=== WORK TO COMPLETE ===
Reproduce the entries below exactly, but only from the line containing "16: (356, 102, 1.10)" to the line containing "39: (279, 464, 1.17)", inclusive.

BEGIN

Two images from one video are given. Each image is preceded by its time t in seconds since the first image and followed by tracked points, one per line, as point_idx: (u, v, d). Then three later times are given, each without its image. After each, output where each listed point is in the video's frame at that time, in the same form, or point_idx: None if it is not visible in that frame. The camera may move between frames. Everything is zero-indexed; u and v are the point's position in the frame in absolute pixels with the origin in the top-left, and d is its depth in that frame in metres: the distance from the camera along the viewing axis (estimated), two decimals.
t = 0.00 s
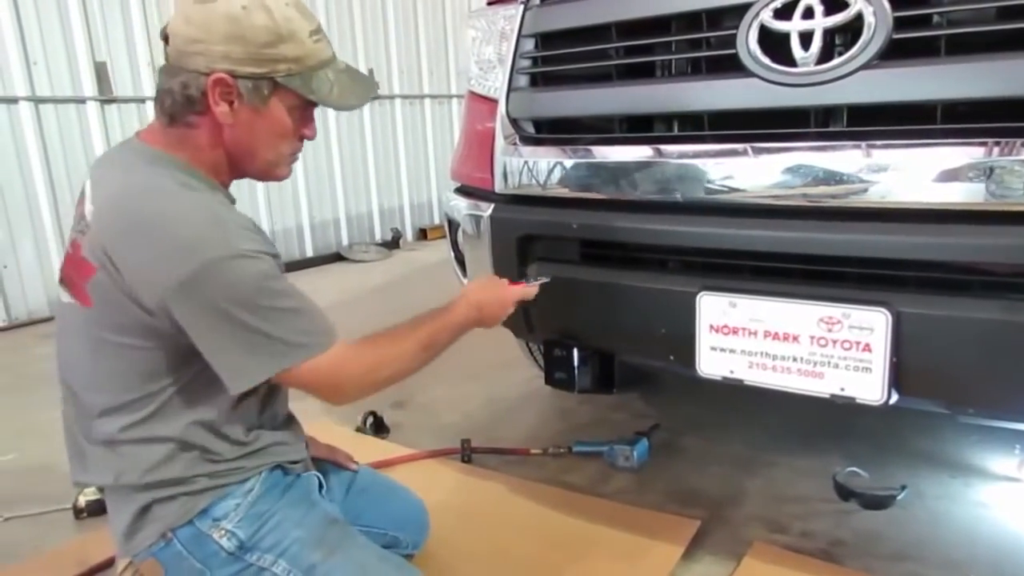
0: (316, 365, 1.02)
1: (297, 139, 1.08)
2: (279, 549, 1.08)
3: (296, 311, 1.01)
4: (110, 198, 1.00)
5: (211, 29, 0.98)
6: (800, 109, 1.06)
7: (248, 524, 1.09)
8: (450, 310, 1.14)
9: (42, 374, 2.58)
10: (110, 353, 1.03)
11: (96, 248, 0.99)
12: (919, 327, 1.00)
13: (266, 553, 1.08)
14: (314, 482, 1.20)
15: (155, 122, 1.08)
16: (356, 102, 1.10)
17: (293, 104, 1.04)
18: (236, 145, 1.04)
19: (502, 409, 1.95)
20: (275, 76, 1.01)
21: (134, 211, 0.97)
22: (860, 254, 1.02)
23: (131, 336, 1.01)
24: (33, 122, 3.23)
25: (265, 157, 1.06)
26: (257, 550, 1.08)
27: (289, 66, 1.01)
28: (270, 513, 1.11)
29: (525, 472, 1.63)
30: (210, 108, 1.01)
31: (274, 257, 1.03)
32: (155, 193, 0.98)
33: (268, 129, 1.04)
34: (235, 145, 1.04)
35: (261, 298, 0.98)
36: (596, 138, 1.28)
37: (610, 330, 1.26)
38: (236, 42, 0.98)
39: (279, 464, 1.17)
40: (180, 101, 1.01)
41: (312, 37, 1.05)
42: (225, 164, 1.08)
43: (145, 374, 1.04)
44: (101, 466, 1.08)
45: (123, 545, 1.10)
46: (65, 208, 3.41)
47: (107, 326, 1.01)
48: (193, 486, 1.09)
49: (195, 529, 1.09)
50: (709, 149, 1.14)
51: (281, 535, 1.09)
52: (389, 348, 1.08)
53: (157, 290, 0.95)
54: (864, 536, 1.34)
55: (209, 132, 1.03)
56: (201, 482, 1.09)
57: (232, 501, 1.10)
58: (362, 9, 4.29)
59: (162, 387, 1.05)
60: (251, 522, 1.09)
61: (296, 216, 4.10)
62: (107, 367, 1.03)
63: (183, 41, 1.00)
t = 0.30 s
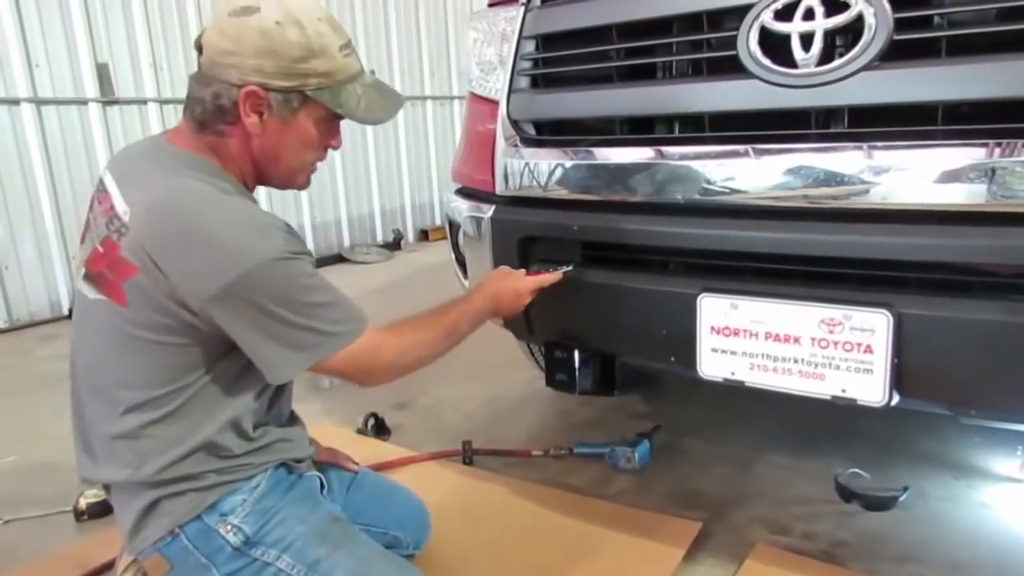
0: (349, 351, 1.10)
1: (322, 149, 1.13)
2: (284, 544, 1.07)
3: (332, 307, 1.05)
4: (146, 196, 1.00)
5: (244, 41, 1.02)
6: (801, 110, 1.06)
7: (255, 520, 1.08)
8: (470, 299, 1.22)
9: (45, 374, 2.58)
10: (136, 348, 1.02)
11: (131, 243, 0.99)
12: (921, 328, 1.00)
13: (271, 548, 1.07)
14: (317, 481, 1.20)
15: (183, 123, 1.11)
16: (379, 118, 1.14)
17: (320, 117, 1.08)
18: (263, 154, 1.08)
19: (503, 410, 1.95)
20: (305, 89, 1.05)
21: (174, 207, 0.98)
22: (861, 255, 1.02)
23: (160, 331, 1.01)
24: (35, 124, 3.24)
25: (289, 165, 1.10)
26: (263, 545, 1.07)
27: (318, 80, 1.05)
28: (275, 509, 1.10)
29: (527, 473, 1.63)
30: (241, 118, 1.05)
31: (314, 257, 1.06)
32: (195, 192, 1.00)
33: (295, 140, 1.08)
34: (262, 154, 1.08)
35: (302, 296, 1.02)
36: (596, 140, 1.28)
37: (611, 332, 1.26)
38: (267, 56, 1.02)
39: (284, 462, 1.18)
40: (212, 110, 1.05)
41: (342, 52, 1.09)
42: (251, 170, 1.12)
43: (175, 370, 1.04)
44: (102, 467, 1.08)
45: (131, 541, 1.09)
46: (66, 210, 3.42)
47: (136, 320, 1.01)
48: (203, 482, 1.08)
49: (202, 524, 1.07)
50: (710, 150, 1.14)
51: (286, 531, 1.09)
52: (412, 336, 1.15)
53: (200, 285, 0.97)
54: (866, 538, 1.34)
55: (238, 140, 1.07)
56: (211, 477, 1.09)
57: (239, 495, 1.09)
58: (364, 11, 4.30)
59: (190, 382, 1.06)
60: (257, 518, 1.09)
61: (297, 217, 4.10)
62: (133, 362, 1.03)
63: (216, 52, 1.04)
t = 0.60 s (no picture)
0: (368, 354, 1.10)
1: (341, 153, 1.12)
2: (288, 540, 1.06)
3: (349, 306, 1.05)
4: (167, 190, 1.00)
5: (271, 47, 1.02)
6: (805, 110, 1.06)
7: (260, 515, 1.08)
8: (500, 299, 1.22)
9: (46, 374, 2.58)
10: (152, 342, 1.01)
11: (151, 237, 0.99)
12: (925, 330, 0.99)
13: (275, 543, 1.06)
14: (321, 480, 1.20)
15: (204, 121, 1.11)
16: (401, 125, 1.13)
17: (341, 122, 1.08)
18: (283, 156, 1.08)
19: (505, 411, 1.95)
20: (328, 95, 1.04)
21: (195, 202, 0.98)
22: (865, 256, 1.01)
23: (177, 324, 1.01)
24: (37, 124, 3.24)
25: (309, 168, 1.10)
26: (267, 540, 1.06)
27: (340, 86, 1.05)
28: (280, 505, 1.10)
29: (528, 474, 1.62)
30: (263, 121, 1.05)
31: (333, 257, 1.06)
32: (215, 187, 0.99)
33: (316, 143, 1.08)
34: (283, 156, 1.08)
35: (321, 294, 1.02)
36: (599, 139, 1.27)
37: (614, 332, 1.25)
38: (294, 62, 1.02)
39: (289, 460, 1.17)
40: (235, 112, 1.05)
41: (365, 60, 1.09)
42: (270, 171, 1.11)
43: (192, 365, 1.03)
44: (104, 467, 1.07)
45: (137, 536, 1.08)
46: (69, 209, 3.42)
47: (153, 313, 1.00)
48: (211, 477, 1.08)
49: (208, 519, 1.07)
50: (714, 150, 1.14)
51: (290, 527, 1.08)
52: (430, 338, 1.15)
53: (223, 280, 0.97)
54: (869, 540, 1.33)
55: (259, 142, 1.07)
56: (218, 472, 1.08)
57: (244, 491, 1.09)
58: (367, 11, 4.30)
59: (206, 376, 1.05)
60: (262, 513, 1.08)
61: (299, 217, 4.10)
62: (150, 356, 1.02)
63: (243, 55, 1.03)
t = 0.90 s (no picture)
0: (372, 351, 1.07)
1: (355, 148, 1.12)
2: (294, 534, 1.06)
3: (358, 302, 1.05)
4: (179, 182, 1.00)
5: (289, 41, 1.02)
6: (814, 107, 1.05)
7: (266, 508, 1.07)
8: (492, 295, 1.21)
9: (49, 368, 2.58)
10: (163, 333, 1.01)
11: (163, 229, 0.99)
12: (935, 328, 0.98)
13: (280, 537, 1.06)
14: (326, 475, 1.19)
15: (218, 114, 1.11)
16: (412, 123, 1.13)
17: (356, 117, 1.07)
18: (298, 150, 1.08)
19: (509, 408, 1.94)
20: (343, 91, 1.04)
21: (207, 195, 0.98)
22: (875, 254, 1.01)
23: (190, 316, 1.01)
24: (43, 120, 3.24)
25: (323, 163, 1.10)
26: (273, 534, 1.06)
27: (356, 82, 1.04)
28: (286, 499, 1.09)
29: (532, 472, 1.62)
30: (279, 115, 1.05)
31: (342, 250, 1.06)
32: (227, 181, 0.99)
33: (331, 138, 1.07)
34: (297, 150, 1.08)
35: (330, 288, 1.01)
36: (606, 135, 1.27)
37: (620, 329, 1.25)
38: (312, 57, 1.02)
39: (296, 454, 1.17)
40: (250, 105, 1.04)
41: (380, 56, 1.08)
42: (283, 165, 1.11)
43: (201, 356, 1.03)
44: (109, 461, 1.07)
45: (143, 527, 1.07)
46: (74, 205, 3.42)
47: (166, 305, 1.00)
48: (218, 469, 1.07)
49: (215, 512, 1.06)
50: (722, 146, 1.13)
51: (296, 521, 1.07)
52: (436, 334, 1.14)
53: (233, 275, 0.97)
54: (874, 540, 1.33)
55: (275, 135, 1.07)
56: (224, 465, 1.08)
57: (251, 484, 1.08)
58: (373, 7, 4.29)
59: (215, 368, 1.05)
60: (268, 507, 1.07)
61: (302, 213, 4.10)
62: (162, 348, 1.02)
63: (260, 50, 1.03)
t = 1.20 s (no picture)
0: (372, 346, 1.07)
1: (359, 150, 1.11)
2: (295, 532, 1.05)
3: (360, 299, 1.04)
4: (184, 179, 0.99)
5: (294, 41, 1.01)
6: (820, 106, 1.05)
7: (266, 506, 1.07)
8: (485, 289, 1.21)
9: (48, 365, 2.57)
10: (165, 330, 1.01)
11: (167, 226, 0.98)
12: (940, 329, 0.98)
13: (281, 535, 1.05)
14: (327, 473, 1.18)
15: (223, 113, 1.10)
16: (418, 123, 1.12)
17: (360, 117, 1.07)
18: (301, 149, 1.07)
19: (510, 407, 1.94)
20: (348, 91, 1.03)
21: (211, 192, 0.97)
22: (880, 253, 1.00)
23: (192, 314, 1.00)
24: (45, 118, 3.24)
25: (325, 163, 1.09)
26: (273, 532, 1.05)
27: (361, 82, 1.03)
28: (287, 497, 1.08)
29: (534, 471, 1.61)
30: (283, 114, 1.04)
31: (345, 248, 1.05)
32: (232, 178, 0.99)
33: (335, 139, 1.07)
34: (301, 149, 1.07)
35: (334, 286, 1.01)
36: (610, 134, 1.26)
37: (623, 328, 1.24)
38: (316, 56, 1.01)
39: (296, 452, 1.16)
40: (254, 105, 1.04)
41: (386, 56, 1.07)
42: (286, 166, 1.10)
43: (203, 353, 1.03)
44: (110, 458, 1.07)
45: (142, 524, 1.07)
46: (77, 204, 3.42)
47: (169, 302, 1.00)
48: (219, 467, 1.07)
49: (215, 509, 1.05)
50: (726, 144, 1.12)
51: (297, 519, 1.07)
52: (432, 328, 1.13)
53: (238, 273, 0.96)
54: (877, 541, 1.32)
55: (279, 135, 1.06)
56: (225, 463, 1.07)
57: (252, 482, 1.08)
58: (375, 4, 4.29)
59: (217, 365, 1.05)
60: (268, 505, 1.07)
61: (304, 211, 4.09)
62: (164, 345, 1.01)
63: (265, 48, 1.02)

END

=== RESPONSE TO THE EXERCISE ===
16: (356, 102, 1.10)
17: (293, 104, 1.04)
18: (236, 145, 1.04)
19: (502, 409, 1.95)
20: (275, 76, 1.01)
21: (134, 211, 0.97)
22: (860, 254, 1.02)
23: (131, 336, 1.01)
24: (33, 122, 3.23)
25: (265, 157, 1.06)
26: (257, 550, 1.08)
27: (289, 66, 1.01)
28: (270, 513, 1.11)
29: (525, 472, 1.63)
30: (210, 108, 1.01)
31: (274, 257, 1.03)
32: (155, 193, 0.98)
33: (268, 129, 1.04)
34: (235, 145, 1.04)
35: (261, 298, 0.98)
36: (596, 138, 1.28)
37: (610, 330, 1.26)
38: (236, 42, 0.98)
39: (279, 464, 1.17)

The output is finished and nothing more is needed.